What needs to be done> I'd like the entire listing output verbatim, apart from the pictures.

Data under study>
------------------------------------------------
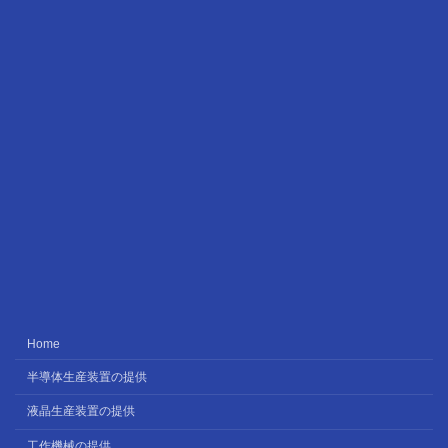
Home
半導体生産装置の提供
液晶生産装置の提供
工作機械の提供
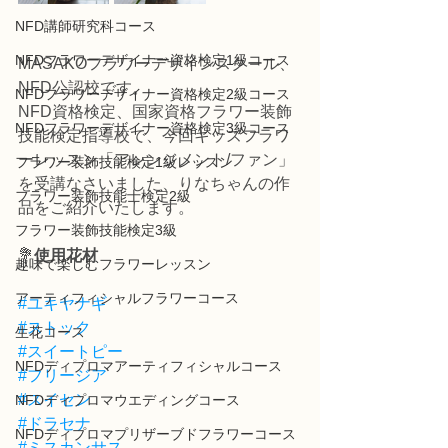
NFD講師研究科コース
NFDフラワーデザイナー資格検定1級コース
MASAKOフラワーデザインスクール、
NFD公認校です。
NFDフラワーデザイナー資格検定2級コース
NFD資格検定、国家資格フラワー装飾
NFDフラワーデザイナー資格検定3級コース
技能検定指導校で、今回キッズフラワ
ーレッスン「アレンジメント/ファン」
フラワー装飾技能検定1級レッスン
を受講なさいました、りなちゃんの作
フラワー装飾技能士検定2級
品をご紹介いたします。
フラワー装飾技能検定3級
💐
使用花材
趣味で楽しむフラワーレッスン
アーティフィシャルフラワーコース
#ユキヤナギ
#ストック
生花コース
#スイートピー
NFDディプロマアーティフィシャルコース
#フリージア
#スイセン
NFDディプロマウエディングコース
#ドラセナ
NFDディプロマプリザーブドフラワーコース
#ミスカンサス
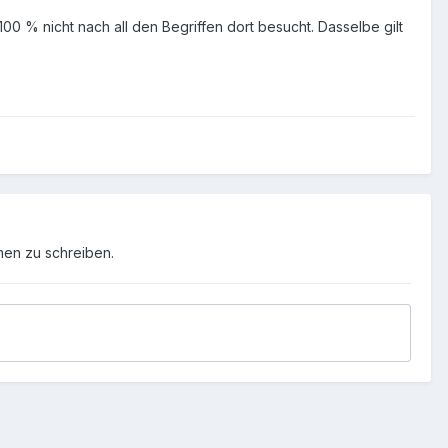
0 % nicht nach all den Begriffen dort besucht. Dasselbe gilt
men zu schreiben.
------------------------------------------------
Written response>
Home
半導体生産装置の提供
液晶生産装置の提供
工作機械の提供
NFD講師研究科コース
NFDフラワーデザイナー資格検定1級コース
MASAKOフラワーデザインスクール、
NFD公認校です。
NFDフラワーデザイナー資格検定2級コース
NFD資格検定、国家資格フラワー装飾
NFDフラワーデザイナー資格検定3級コース
技能検定指導校で、今回キッズフラワ
ーレッスン「アレンジメント/ファン」
フラワー装飾技能検定1級レッスン
を受講なさいました、りなちゃんの作
フラワー装飾技能士検定2級
品をご紹介いたします。
フラワー装飾技能検定3級
💐
使用花材
趣味で楽しむフラワーレッスン
アーティフィシャルフラワーコース
#ユキヤナギ
#ストック
生花コース
#スイートピー
NFDディプロマアーティフィシャルコース
#フリージア
#スイセン
NFDディプロマウエディングコース
#ドラセナ
NFDディプロマプリザーブドフラワーコース
#ミスカンサス
0 % nicht nach all den Begriffen dort besucht. Dasselbe gilt
men zu schreiben.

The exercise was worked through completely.